Problem statement
Copy all lines below containing "Allowable".

Extracted records
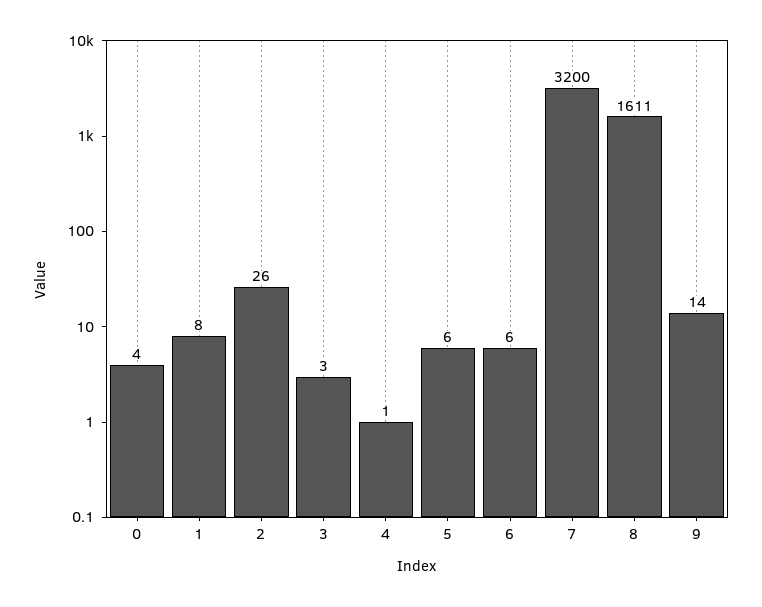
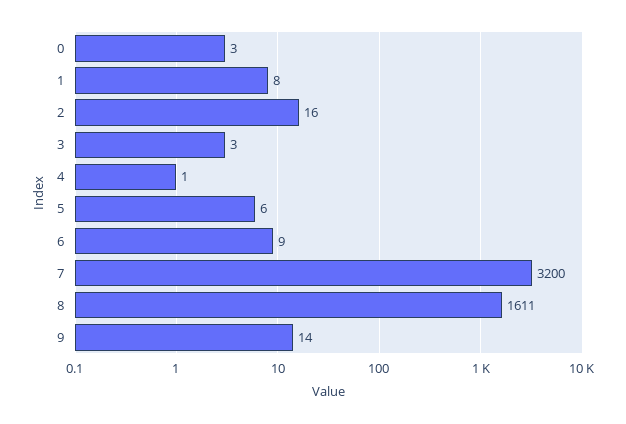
0: 4 -> 3
2: 26 -> 16
6: 6 -> 9

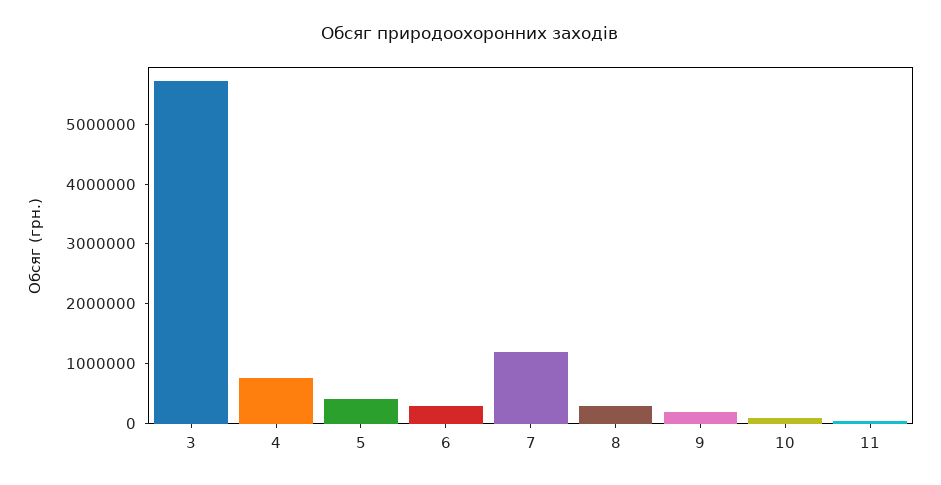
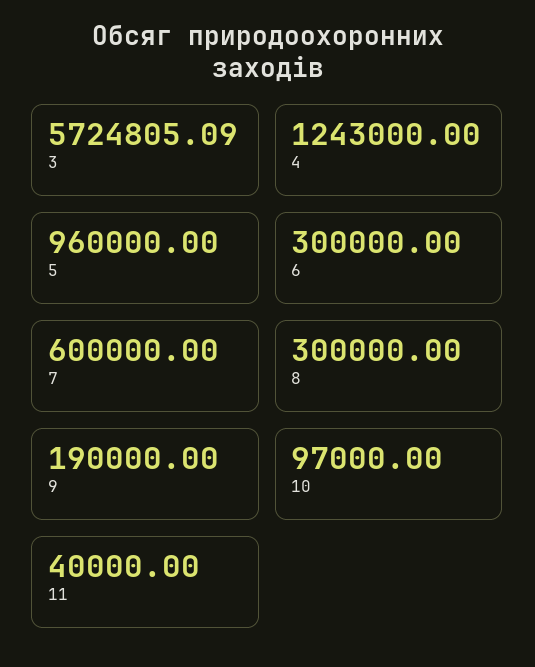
4: 800000 -> 1243000
5: 400000 -> 960000
7: 1200000 -> 600000

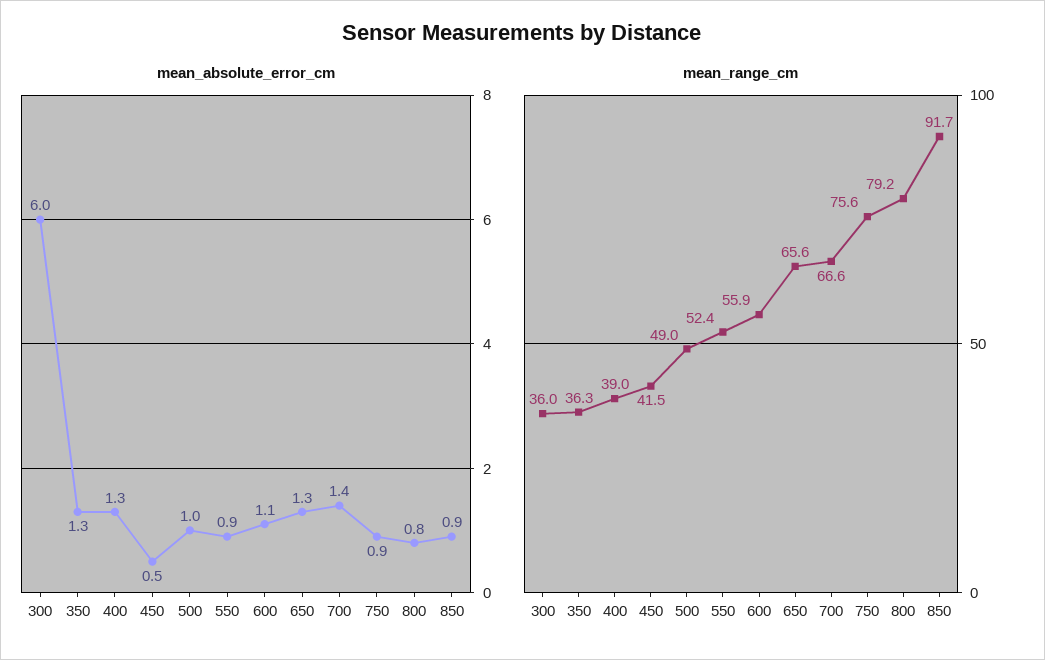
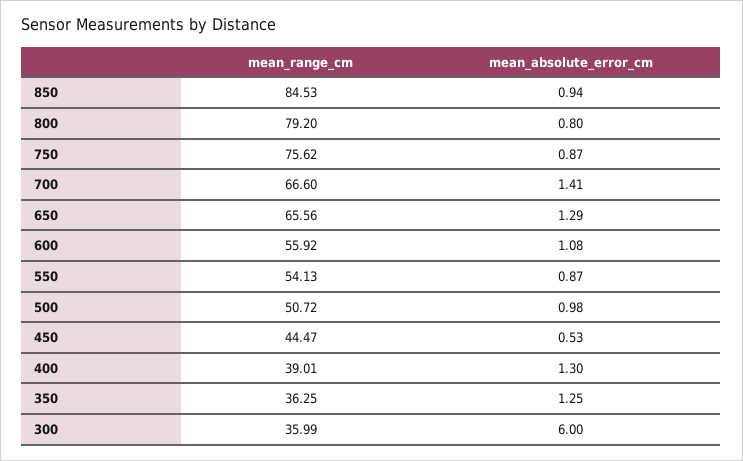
mean_range_cm, 450: 41.5 -> 44.47
mean_range_cm, 500: 49 -> 50.72
mean_range_cm, 550: 52.4 -> 54.13
mean_range_cm, 850: 91.7 -> 84.53

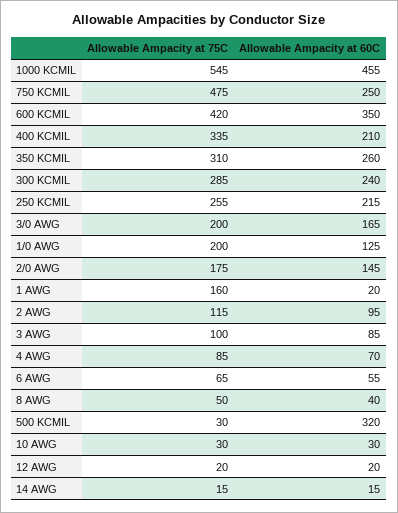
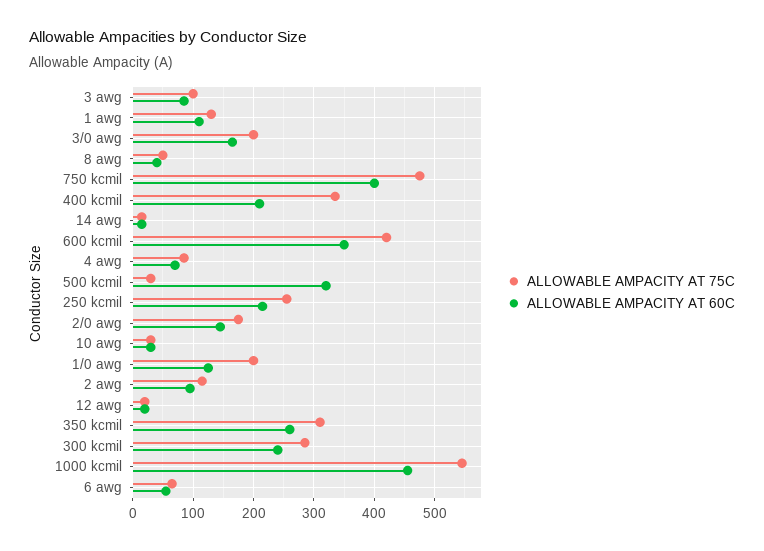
Allowable Ampacity at 60C, 750 KCMIL: 250 -> 400
Allowable Ampacity at 75C, 1 AWG: 160 -> 130
Allowable Ampacity at 60C, 1 AWG: 20 -> 110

Completed task
Allowable Ampacity at 60C, 750 KCMIL: 250 -> 400
Allowable Ampacity at 75C, 1 AWG: 160 -> 130
Allowable Ampacity at 60C, 1 AWG: 20 -> 110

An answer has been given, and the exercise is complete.